Dem steht auch nicht entgegen, dass die Beklagte der Klägerin das vertraglich vereinbarte Gehalt von 2.660,00 Euro gezahlt hat und auch nach dem mit der Änderungskündigung verbundenen Änderungsangebot weiterzahlen möchte. Unabhängig von der Frage, ob die Beklagte nicht ohnehin schon nach der bisherigen Rechtslage zur Zahlung des höheren Tariflohns nach dem BAT-KF an die Klägerin verpflichtet war, stand jedenfalls nach § 9 Nr. 2 AÜG nF im Zeitpunkt der Kündigung zweifelsfrei fest, dass sich der gesetzliche Vergütungsanspruch der Klägerin nach den Arbeitsbedingungen bei der G und damit nach dem BAT-KF richtete und deshalb nach Berechnung der Klägerin bei Ausspruch der Kündigung um 412,59 Euro brutto über dem ursprünglich vereinbarten Gehalt von 2.660,00 Euro lag. Diesen gesetzlichen Vergütungsanspruch der Klägerin konnte die Beklagte nach § 2, § 1 Abs. 2 KSchG nur dann auf eine Vergütung von insgesamt 2.660,00 Euro (Tarifgehalt IGZ + Besitzstandszulage) reduzieren, wenn die Änderung der Arbeitsbedingungen der Klägerin sozial gerechtfertigt war. Hierzu hat die Beklagte keine hinreichenden Kündigungsgründe vorgetragen.
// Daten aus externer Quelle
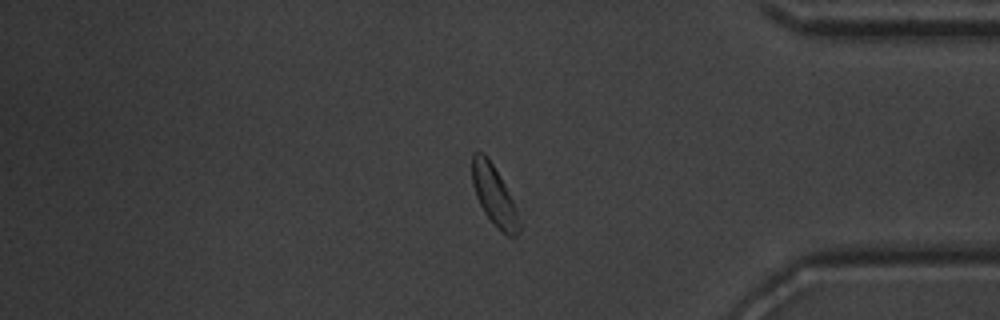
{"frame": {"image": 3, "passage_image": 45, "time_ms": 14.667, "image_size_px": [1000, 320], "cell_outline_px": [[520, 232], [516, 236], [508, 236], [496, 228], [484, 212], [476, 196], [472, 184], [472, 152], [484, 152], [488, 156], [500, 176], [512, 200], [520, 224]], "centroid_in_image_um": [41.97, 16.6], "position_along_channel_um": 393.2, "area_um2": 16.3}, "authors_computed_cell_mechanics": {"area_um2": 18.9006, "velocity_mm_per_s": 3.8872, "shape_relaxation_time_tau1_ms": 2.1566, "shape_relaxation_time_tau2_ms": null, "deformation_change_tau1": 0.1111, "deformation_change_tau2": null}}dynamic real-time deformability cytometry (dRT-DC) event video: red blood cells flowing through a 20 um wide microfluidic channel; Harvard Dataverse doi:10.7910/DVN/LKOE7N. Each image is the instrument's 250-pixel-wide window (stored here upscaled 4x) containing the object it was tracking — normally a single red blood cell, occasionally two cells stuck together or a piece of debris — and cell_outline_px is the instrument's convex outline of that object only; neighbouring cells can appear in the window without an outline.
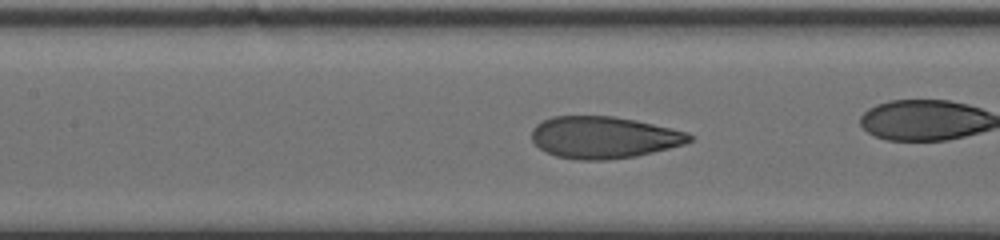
{"species": "human", "species_latin": "Homo sapiens", "temperature_condition": "cold", "stored_images_in_passage": 44, "camera_frame_rate_fps": 3000, "um_per_image_px": 0.085, "donor": {"sex": "male"}, "frame": {"image": 1, "passage_image": 26, "time_ms": 8.333, "image_size_px": [1000, 240], "cell_outline_px": [[696, 136], [692, 140], [684, 144], [636, 156], [608, 160], [576, 160], [556, 156], [540, 148], [532, 140], [532, 128], [536, 124], [552, 116], [612, 116], [636, 120], [672, 128], [688, 132]], "centroid_in_image_um": [51.34, 11.67], "position_along_channel_um": 156.1, "area_um2": 38.61}}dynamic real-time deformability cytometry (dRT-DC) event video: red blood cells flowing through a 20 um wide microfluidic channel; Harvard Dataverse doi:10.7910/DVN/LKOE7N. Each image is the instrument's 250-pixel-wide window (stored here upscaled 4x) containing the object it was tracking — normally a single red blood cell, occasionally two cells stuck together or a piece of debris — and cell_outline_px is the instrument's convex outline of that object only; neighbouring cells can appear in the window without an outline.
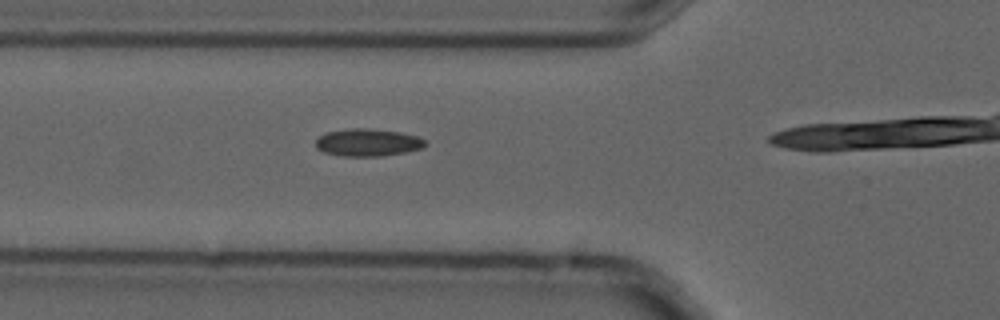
{"species": "common noctule bat (a hibernating species)", "species_latin": "Nyctalus noctula", "temperature_condition": "cold", "stored_images_in_passage": 4, "camera_frame_rate_fps": 3000, "um_per_image_px": 0.085, "animal": {"sex": "male", "forearm_length_mm": 52.5}, "frame": {"image": 1, "passage_image": 3, "time_ms": 0.667, "image_size_px": [1000, 320], "cell_outline_px": [[428, 144], [424, 148], [408, 152], [380, 156], [340, 156], [324, 152], [316, 148], [316, 140], [320, 136], [328, 132], [352, 128], [368, 128], [400, 132], [416, 136], [424, 140]], "centroid_in_image_um": [31.29, 12.12], "position_along_channel_um": 94.5, "area_um2": 17.57}}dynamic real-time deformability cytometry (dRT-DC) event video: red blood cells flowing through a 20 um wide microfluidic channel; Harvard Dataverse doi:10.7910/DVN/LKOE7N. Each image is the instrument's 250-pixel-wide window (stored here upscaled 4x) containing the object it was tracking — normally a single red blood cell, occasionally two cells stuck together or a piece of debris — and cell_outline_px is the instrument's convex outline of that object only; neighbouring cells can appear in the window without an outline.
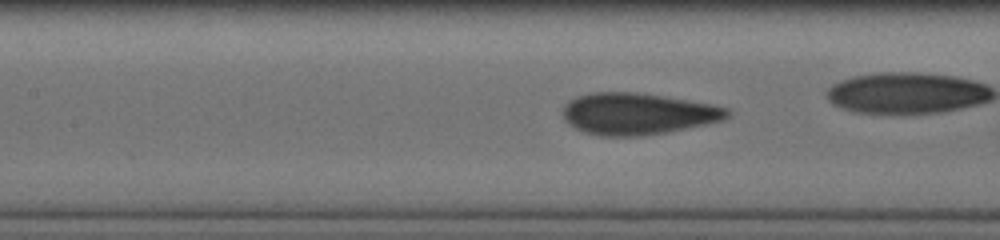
{"species": "human", "species_latin": "Homo sapiens", "temperature_condition": "cold", "stored_images_in_passage": 27, "camera_frame_rate_fps": 3000, "um_per_image_px": 0.085, "donor": {"sex": "male"}, "frame": {"image": 1, "passage_image": 8, "time_ms": 2.333, "image_size_px": [1000, 240], "cell_outline_px": [[732, 112], [724, 120], [668, 132], [640, 136], [600, 136], [584, 132], [568, 124], [564, 120], [564, 104], [576, 96], [592, 92], [636, 92], [712, 104], [728, 108]], "centroid_in_image_um": [54.19, 9.67], "position_along_channel_um": 153.2, "area_um2": 39.88}}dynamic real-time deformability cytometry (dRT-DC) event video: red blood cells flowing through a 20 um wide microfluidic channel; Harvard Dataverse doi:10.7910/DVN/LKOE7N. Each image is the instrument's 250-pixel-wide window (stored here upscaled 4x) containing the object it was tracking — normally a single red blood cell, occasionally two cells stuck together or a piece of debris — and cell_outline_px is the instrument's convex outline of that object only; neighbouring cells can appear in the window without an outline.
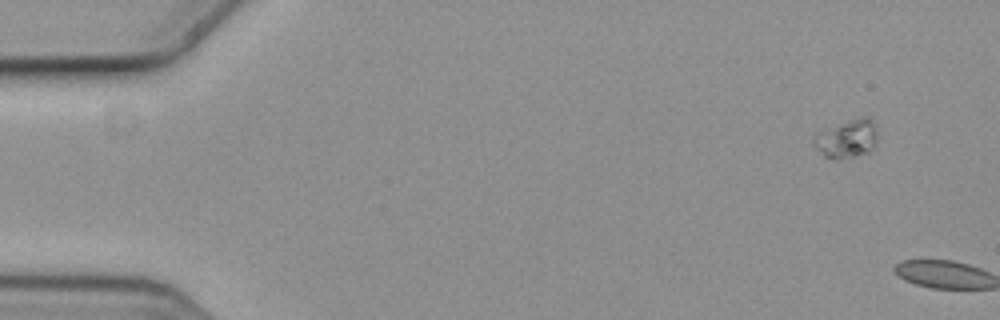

5. Die von der Revision geltend gemachten Interessen an einer Vereinheitlichung der Arbeitsbedingungen in ihrem Betrieb reichen jedenfalls nicht aus, ein dringendes betriebliches Erfordernis zur Änderungskündigung darzulegen.
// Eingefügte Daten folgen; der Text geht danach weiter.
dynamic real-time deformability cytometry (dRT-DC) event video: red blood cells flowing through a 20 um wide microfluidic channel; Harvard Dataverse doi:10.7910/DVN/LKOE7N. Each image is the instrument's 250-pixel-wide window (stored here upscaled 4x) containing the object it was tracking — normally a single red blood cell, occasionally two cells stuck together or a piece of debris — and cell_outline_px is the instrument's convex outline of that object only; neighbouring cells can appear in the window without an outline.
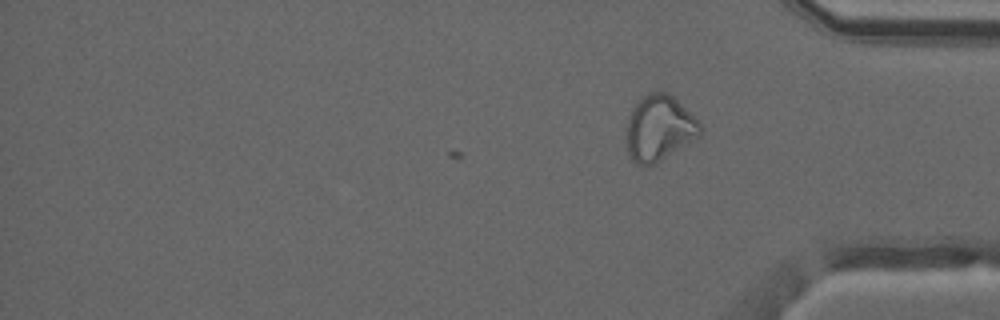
{"species": "common noctule bat (a hibernating species)", "species_latin": "Nyctalus noctula", "temperature_condition": "warm", "stored_images_in_passage": 30, "camera_frame_rate_fps": 3000, "um_per_image_px": 0.085, "animal": {"sex": "male", "forearm_length_mm": 52.5}, "frame": {"image": 1, "passage_image": 30, "time_ms": 9.667, "image_size_px": [1000, 320], "cell_outline_px": [[704, 128], [700, 136], [656, 164], [636, 164], [632, 160], [628, 152], [624, 136], [624, 128], [636, 104], [644, 96], [652, 92], [668, 92]], "centroid_in_image_um": [56.01, 10.93], "position_along_channel_um": 379.2, "area_um2": 28.03}, "authors_computed_cell_mechanics": {"area_um2": 25.721, "velocity_mm_per_s": 4.1645, "shape_relaxation_time_tau1_ms": null, "shape_relaxation_time_tau2_ms": 1.1263, "deformation_change_tau1": null, "deformation_change_tau2": 0.0598}}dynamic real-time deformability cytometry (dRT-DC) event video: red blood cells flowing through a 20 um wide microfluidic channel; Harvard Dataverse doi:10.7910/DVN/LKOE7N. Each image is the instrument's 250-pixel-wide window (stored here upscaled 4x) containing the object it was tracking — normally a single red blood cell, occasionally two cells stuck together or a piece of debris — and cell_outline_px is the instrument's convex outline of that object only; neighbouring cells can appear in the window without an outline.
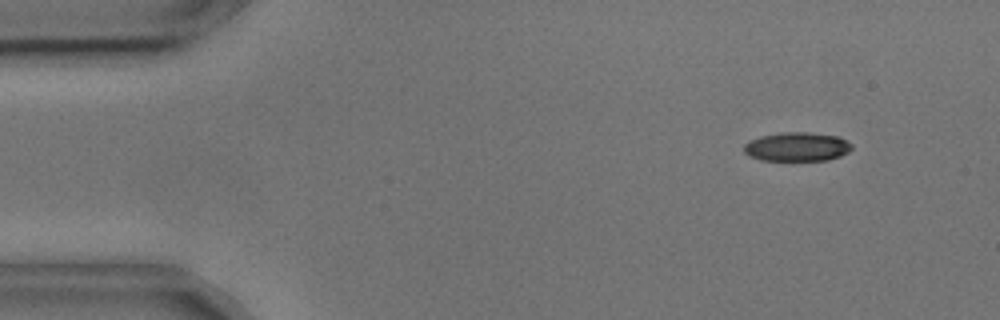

a) Das durch die „Equal-Pay“-Regelung gesetzlich festgelegte Gehalt der Klägerin bezeichnet die Beklagte lediglich als teuer, ohne auf die wirtschaftlichen Auswirkungen der gesetzlichen Regelung in ihrem Betrieb und das Leistungsgefüge des Arbeitsverhältnisses mit der Klägerin näher einzugehen.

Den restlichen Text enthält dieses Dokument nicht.